3. Failure to Balance Freedom and Control

Despite big investments in analytics initiatives, executives say they’re still falling short in reaping benefits. In its Big Data and AI Executive Survey 2020, NewVantage Partners found that 74 percent of the 70 companies polled see business adoption of big data as a continuing struggle.

Failure to recognize and respect different user needs is one factor driving that high figure, according to Singh, who sees some data leaders allowing every business unit within their organizations to pursue its own data strategy without establishing organization-wide standards—an approach that creates inefficiencies and leaves many user groups floundering without any support.

Other organizations go to the opposite extreme by centralizing everything, which prevents savvy business users from scaling up quickly and the organization as a whole from reaching the program’s full potential, Singh says.

Why data analytics initiatives still fail

But IT leaders who recognize the need to create an analytics program balanced between those two extremes—and that can adjust to users’ differing needs within their organization—are the most successful, Singh explains.

“You need a hybrid of being completely centralized and completely decentralized, and the balance between the two will change over time, maybe starting more centralized at first,” he adds.

Singh points to the approach taken by one particular utility company. As its leaders invested in analytics capabilities, they recognized that the energy trading group had extensive experience with data science, so they built a self-service platform that adhered to the organization’s data governance standards and technology requirements. But they also recognized its safety division was less experienced with analytics, so they crafted a strategy for those users that featured more centralized support.

4. Shortchanging The Need for Culture Change

Still, executives need to devise more than just a holistic data program that’s aligned with strategic goals. They also need to change the culture of their organizations so that users embrace the use of real-time data-driven insights and actually view engagement with data as the norm.

“This is a shift in the entire business paradigm, and organizations need to plan for that change,” says Tata Consultancy’s Kholkar.

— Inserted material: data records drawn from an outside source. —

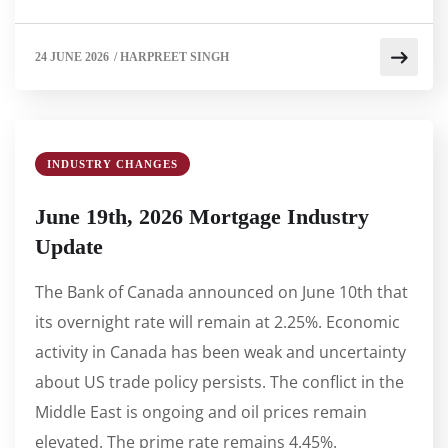
24 JUNE 2026
/
HARPREET SINGH
INDUSTRY CHANGES
June 19th, 2026 Mortgage Industry
Update
The Bank of Canada announced on June 10th that
its overnight rate will remain at 2.25%. Economic
activity in Canada has been weak and uncertainty
about US trade policy persists. The conflict in the
Middle East is ongoing and oil prices remain
elevated. The prime rate remains 4.45%.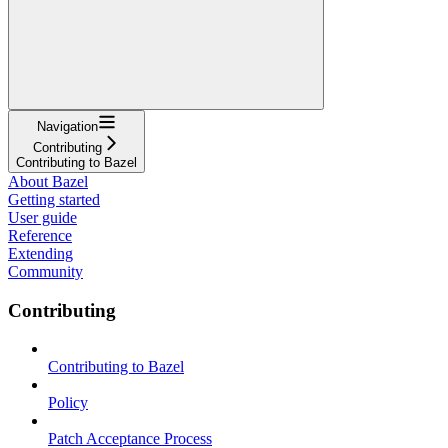
Navigation
Contributing
Contributing to Bazel
About Bazel
Getting started
User guide
Reference
Extending
Community
Contributing
Contributing to Bazel
Policy
Patch Acceptance Process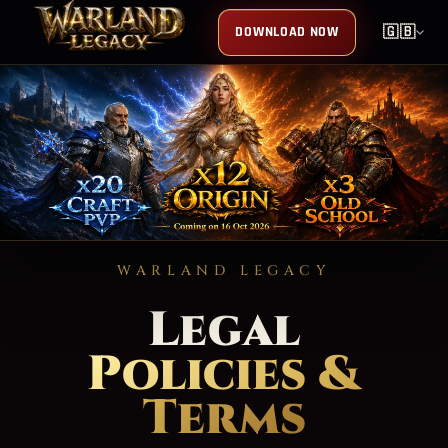
DOWNLOAD NOW
🇬🇧
WARLAND LEGACY
Legal
Policies &
Terms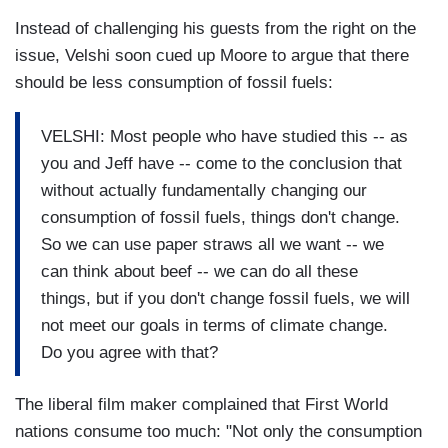
Instead of challenging his guests from the right on the
issue, Velshi soon cued up Moore to argue that there
should be less consumption of fossil fuels:
VELSHI: Most people who have studied this -- as
you and Jeff have -- come to the conclusion that
without actually fundamentally changing our
consumption of fossil fuels, things don't change.
So we can use paper straws all we want -- we
can think about beef -- we can do all these
things, but if you don't change fossil fuels, we will
not meet our goals in terms of climate change.
Do you agree with that?
The liberal film maker complained that First World
nations consume too much: "Not only the consumption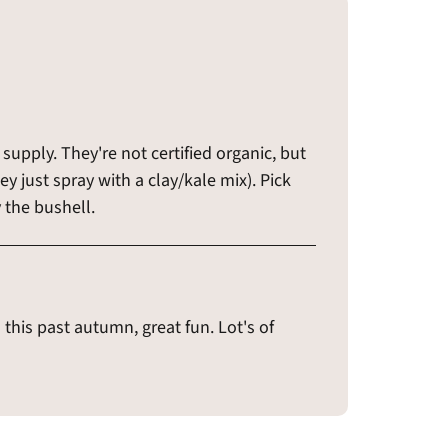
supply. They're not certified organic, but
ey just spray with a clay/kale mix). Pick
 the bushell.
this past autumn, great fun. Lot's of
!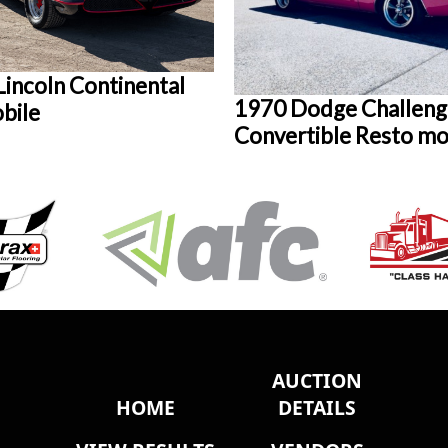
Lincoln Continental
1970 Dodge Challeng
bile
Convertible Resto m
AUCTION
HOME
DETAILS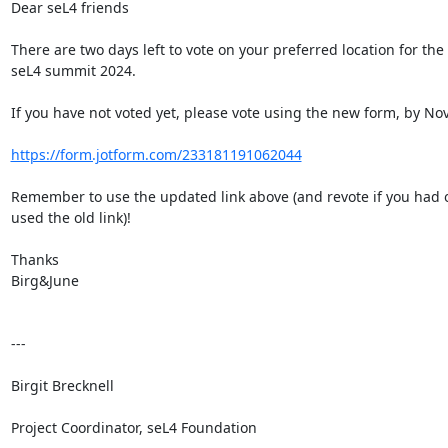
Dear seL4 friends

There are two days left to vote on your preferred location for the 
seL4 summit 2024.

If you have not voted yet, please vote using the new form, by Nov 
https://form.jotform.com/233181191062044
Remember to use the updated link above (and revote if you had o
used the old link)!

Thanks

Birg&June

---

Birgit Brecknell

Project Coordinator, seL4 Foundation
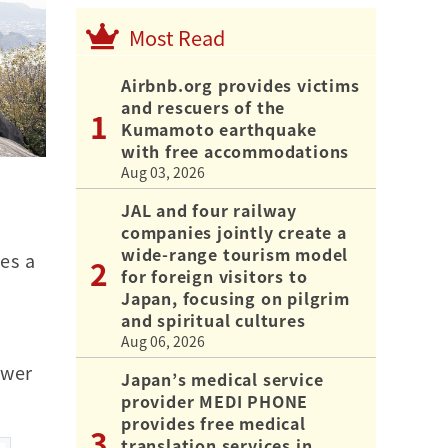
Most Read
Airbnb.org provides victims
and rescuers of the
Kumamoto earthquake
with free accommodations
Aug 03, 2026
JAL and four railway
companies jointly create a
wide-range tourism model
es a
for foreign visitors to
Japan, focusing on pilgrim
and spiritual cultures
Aug 06, 2026
swer
Japan’s medical service
provider MEDI PHONE
provides free medical
translation services in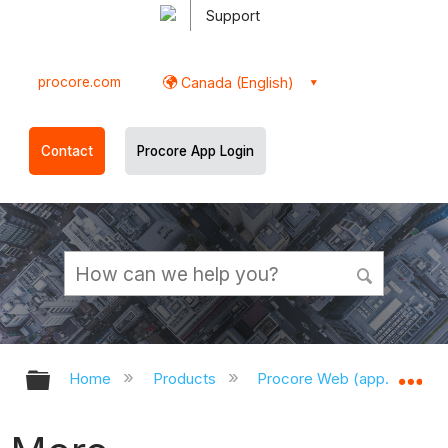
Support
procore.com
Canada (English)
Contact
Procore App Login
Expand/collapse global hierarchy
Ex
Home
Products
Procore Web (app.procor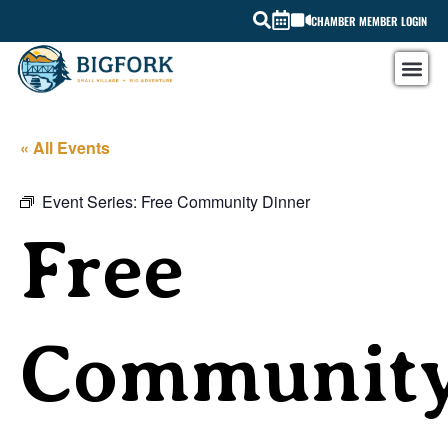
CHAMBER MEMBER LOGIN
« All Events
Event Series:
Free Community Dinner
Free
Communit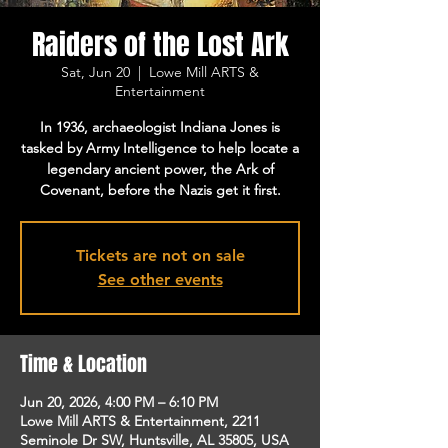
Raiders of the Lost Ark
Sat, Jun 20
  |  
Lowe Mill ARTS &
Entertainment
In 1936, archaeologist Indiana Jones is
tasked by Army Intelligence to help locate a
legendary ancient power, the Ark of
Covenant, before the Nazis get it first.
Tickets are not on sale
See other events
Time & Location
Jun 20, 2026, 4:00 PM – 6:10 PM
Lowe Mill ARTS & Entertainment, 2211
Seminole Dr SW, Huntsville, AL 35805, USA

Most organizations aren’t doing that. According to the NewVantage Partners report, only 38 percent of surveyed companies have created a data-driven organization and only 27 percent believe they’ve built a data culture within their firms. Further, 91 percent said people and process challenges are their biggest barriers to becoming a data-driven organization.

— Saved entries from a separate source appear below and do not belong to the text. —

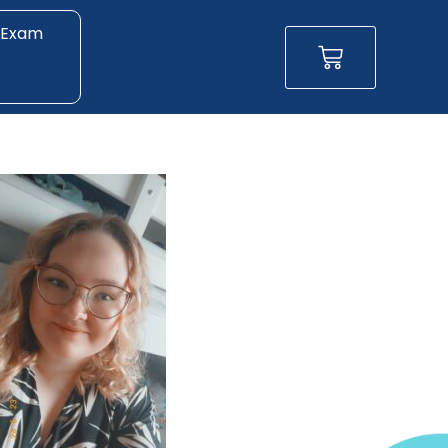
 Exam
Basket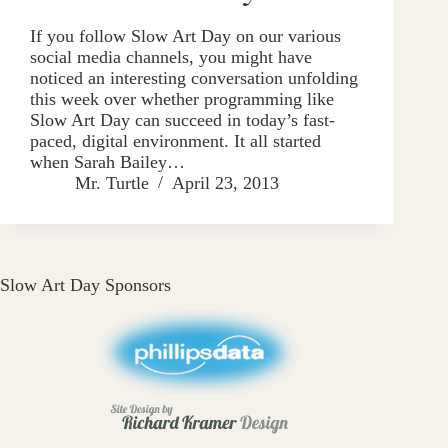
If you follow Slow Art Day on our various
social media channels, you might have
noticed an interesting conversation unfolding
this week over whether programming like
Slow Art Day can succeed in today’s fast-
paced, digital environment. It all started
when Sarah Bailey…
Mr. Turtle
April 23, 2013
Slow Art Day Sponsors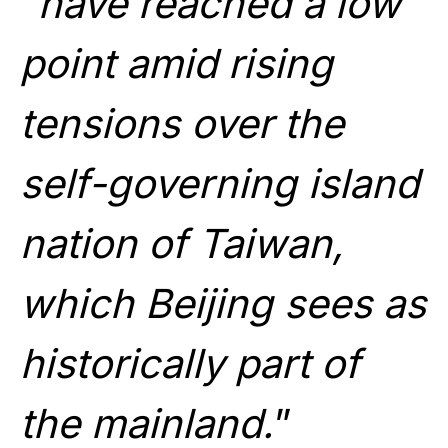
“
have reached a low
point amid rising
tensions over the
self-governing island
nation of Taiwan,
which Beijing sees as
historically part of
the mainland.
”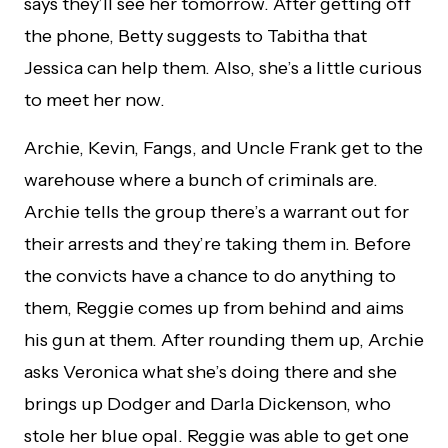
says they’ll see her tomorrow. After getting off
the phone, Betty suggests to Tabitha that
Jessica can help them. Also, she’s a little curious
to meet her now.
Archie, Kevin, Fangs, and Uncle Frank get to the
warehouse where a bunch of criminals are.
Archie tells the group there’s a warrant out for
their arrests and they’re taking them in. Before
the convicts have a chance to do anything to
them, Reggie comes up from behind and aims
his gun at them. After rounding them up, Archie
asks Veronica what she’s doing there and she
brings up Dodger and Darla Dickenson, who
stole her blue opal. Reggie was able to get one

Why data analytics initiatives still fail

Nassar Nizami, executive vice president and CIO at Thomas Jefferson University and Jefferson Health in Philadelphia, has been maturing the data program at his institution by addressing technology needs, such as standardizing data and analytics tools and managing the data warehouse, and aligning the data program’s priorities with the organization’s overall strategy.

But he went further, driving the required cultural shifts in part through the creation of a training program called Jefferson Analytics Community (JAC). Its tagline is, “Trouble getting data? You don’t know JAC.”

“In creating JAC, our vision was to create a federated model of governed self-service analytics driven by operational owners,” Nizami says. He adds that the objectives were to increase user adoption of analytics tools, transition from a “data-rich” organization to a data-driven one and promote self-service data—goals meant to increase productivity and decrease turnaround time.

Fisher says other CIOs and their executive partners need to follow suit by moving their analytics program from “a great standalone effort that generates insights” into something that’s integrated in processes so that users see it as business as usual.

“Users don’t know or care what all the data sources are or how cool the data science is,” Fisher says. They need to walk into their office or punch it into their phone and get the information they need to do their job. So it needs to look and feel like an application. That is something that the CIO uniquely understands.”